Nous prenons ensuite la voiture pour aller vers les hauteurs de la ville. Lucile nous explique son grand désespoir de ne pas pouvoir prendre les transports en commun : ici, il y a peu de lignes de métro, et aucune voie aménagée pour les bus. Tout en discutant, nous regardons les villas défiler à travers les vitres. Les trottoirs sont mangés par les racines massives des arbres. D’une rue à l’autre, le contraste est saisissant : immeubles gris aux façades décrépies ou superbes demeures protégées par des haies de palmiers. Nous atteignons Hollywood, dont on voit au loin les légendaires lettres blanches perchées sur le Mont Lee. À peine garons-nous la voiture que nous tombons sur un troupeau de biches en train de paître paisiblement sur le bord de la route. « Des bambis ! » s’exclame-t-on en chœur. De fait, on voit quelle espèce a inspiré Disney, nos biches en France n’ont pas ses grandes et longues oreilles ou ce petit museau noir. Après une énergique montée, nous atteignons l’Observatoire Griffith, un observatoire astronomique construit en 1935. Depuis ce point culminant, nous avons une vue panoramique sur la ville. L’occasion de prendre conscience de l’impressionnante étendue de Los Angeles, qui s’étend à perte de vue des montagnes jusqu’à l’océan.

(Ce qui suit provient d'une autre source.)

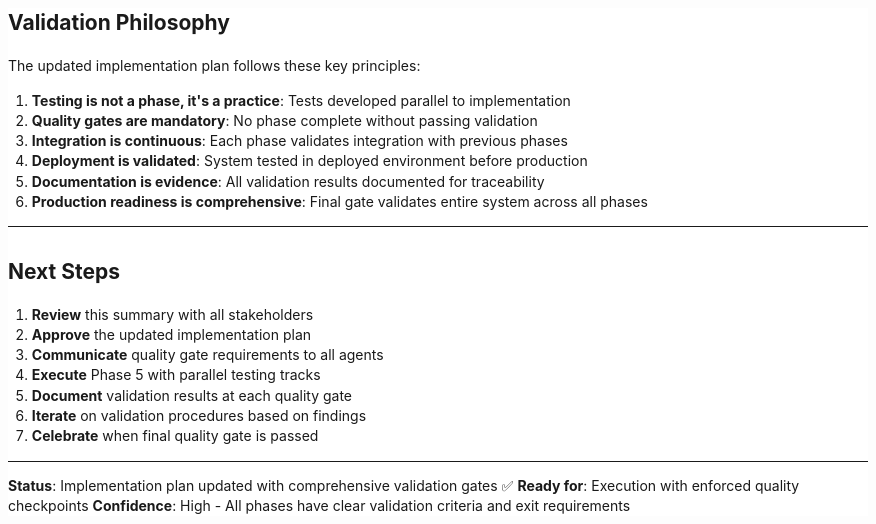 ## Validation Philosophy

The updated implementation plan follows these key principles:

1. **Testing is not a phase, it's a practice**: Tests developed parallel to implementation
2. **Quality gates are mandatory**: No phase complete without passing validation
3. **Integration is continuous**: Each phase validates integration with previous phases
4. **Deployment is validated**: System tested in deployed environment before production
5. **Documentation is evidence**: All validation results documented for traceability
6. **Production readiness is comprehensive**: Final gate validates entire system across all phases

---

## Next Steps

1. **Review** this summary with all stakeholders
2. **Approve** the updated implementation plan
3. **Communicate** quality gate requirements to all agents
4. **Execute** Phase 5 with parallel testing tracks
5. **Document** validation results at each quality gate
6. **Iterate** on validation procedures based on findings
7. **Celebrate** when final quality gate is passed

---

**Status**: Implementation plan updated with comprehensive validation gates ✅
**Ready for**: Execution with enforced quality checkpoints
**Confidence**: High - All phases have clear validation criteria and exit requirements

De retour en centre-ville, nous faisons un tour sur Hollywood Boulevard, l’une des plus célèbres avenues de L.A. Le moins que le puisse dire, c’est que ce n’est pas ce à quoi nous nous attendions ! Dans notre imaginaire se déployait un boulevard propre et étincelant, sur lequel nous pouvions voir incrusté d’immenses étoiles. À cet endroit de la ville, les rues sont très sales, et des milliers de piétons écrasent sous leurs pas les timides noms de Britney Spears, Drew Barrymore et Shrek. Cependant, l’attraction permet à diverses troupes de se donner en spectacle. Des danseurs prennent à parti les passants, dont Antoine, qui est réquisitionné pour une démonstration. Lucile, Ray et moi le regardons. Le défi consiste à faire un salto par dessus lui… Quelque peu inquiet, il garde son calme parmi les autres touristes, tandis qu’un jeune homme voltige au-dessus de leurs têtes.

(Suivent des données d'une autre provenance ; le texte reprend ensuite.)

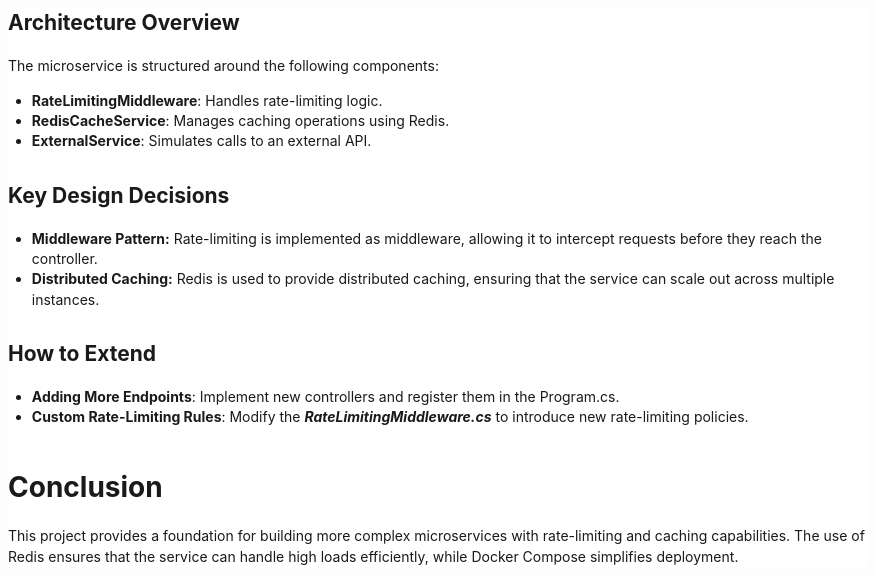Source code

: ## Architecture Overview

The microservice is structured around the following components:

- **RateLimitingMiddleware**: Handles rate-limiting logic.
- **RedisCacheService**: Manages caching operations using Redis.
- **ExternalService**: Simulates calls to an external API.

## Key Design Decisions

- **Middleware Pattern:** Rate-limiting is implemented as middleware, allowing it to intercept requests before they reach the controller.
- **Distributed Caching:** Redis is used to provide distributed caching, ensuring that the service can scale out across multiple instances.

## How to Extend

- **Adding More Endpoints**: Implement new controllers and register them in the Program.cs.
- **Custom Rate-Limiting Rules**: Modify the **_RateLimitingMiddleware.cs_** to introduce new rate-limiting policies.

# Conclusion

This project provides a foundation for building more complex microservices with rate-limiting and caching capabilities. The use of Redis ensures that the service can handle high loads efficiently, while Docker Compose simplifies deployment.

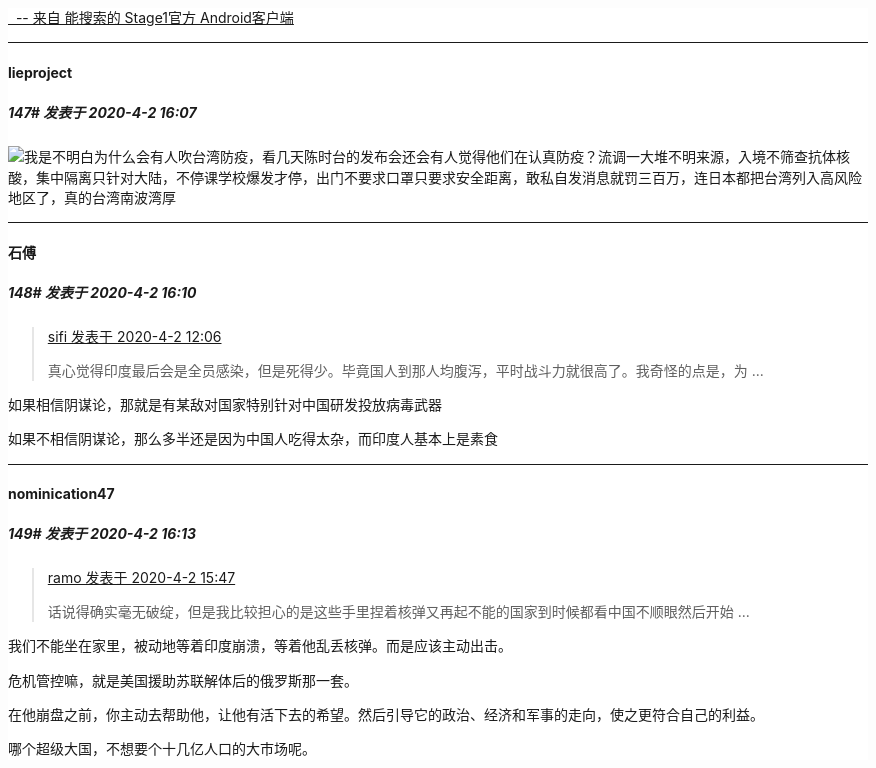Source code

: [  -- 来自 能搜索的 Stage1官方 Android客户端](https://www.coolapk.com/apk/140634)







-----

####  lieproject  
##### 147#       发表于 2020-4-2 16:07



<img src="https://static.saraba1st.com/image/smiley/face2017/067.png" referrerpolicy="no-referrer">我是不明白为什么会有人吹台湾防疫，看几天陈时台的发布会还会有人觉得他们在认真防疫？流调一大堆不明来源，入境不筛查抗体核酸，集中隔离只针对大陆，不停课学校爆发才停，出门不要求口罩只要求安全距离，敢私自发消息就罚三百万，连日本都把台湾列入高风险地区了，真的台湾南波湾厚







-----

####  石傅  
##### 148#       发表于 2020-4-2 16:10



<blockquote><a href="httphttps://bbs.saraba1st.com/2b/forum.php?mod=redirect&amp;goto=findpost&amp;pid=46953693&amp;ptid=1922017" target="_blank">sifi 发表于 2020-4-2 12:06</a>

真心觉得印度最后会是全员感染，但是死得少。毕竟国人到那人均腹泻，平时战斗力就很高了。我奇怪的点是，为 ...</blockquote>
如果相信阴谋论，那就是有某敌对国家特别针对中国研发投放病毒武器

如果不相信阴谋论，那么多半还是因为中国人吃得太杂，而印度人基本上是素食







-----

####  nominication47  
##### 149#       发表于 2020-4-2 16:13



<blockquote><a href="httphttps://bbs.saraba1st.com/2b/forum.php?mod=redirect&amp;goto=findpost&amp;pid=46956340&amp;ptid=1922017" target="_blank">ramo 发表于 2020-4-2 15:47</a>

话说得确实毫无破绽，但是我比较担心的是这些手里捏着核弹又再起不能的国家到时候都看中国不顺眼然后开始 ...</blockquote>
我们不能坐在家里，被动地等着印度崩溃，等着他乱丢核弹。而是应该主动出击。


危机管控嘛，就是美国援助苏联解体后的俄罗斯那一套。

在他崩盘之前，你主动去帮助他，让他有活下去的希望。然后引导它的政治、经济和军事的走向，使之更符合自己的利益。


哪个超级大国，不想要个十几亿人口的大市场呢。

Pour finissons la soirée sur un rooftop à quelques pas, qui permet d’avoir une vue magnifique sur le quartier. Engoncés dans des poufs colorés, nous sirotons nos cocktails en parlant de tout et de rien, tandis que le soleil bascule peu à peu derrière les immeubles. Les fenêtres autour de nous s’allument une à une, transformant de nouveau cette ville si surprenante.

Ces histoires

. « Les Etats-Unis, c’est un pays qui a un excellent marketing de lui-même » dit Lucile. Je crois que cela résume très bien notre ressenti depuis notre arrivée ici. The American Dream. Elle et Ray, comme bien d’autres, sont d’une façon ou d’une autre venus pour cela. Parce qu’ici, tout semble possible. C’est l’histoire que ce pays raconte. Et les histoires nous façonnent, nous influencent, nous guident. En investissant aussi massivement dans son industrie créative, les Etats-Unis ont su faire connaître leur propre récit. Leur culture, leur imaginaire, est puissamment inscrit en nous, et ce depuis notre plus tendre enfance. Nous avons vu des bambis.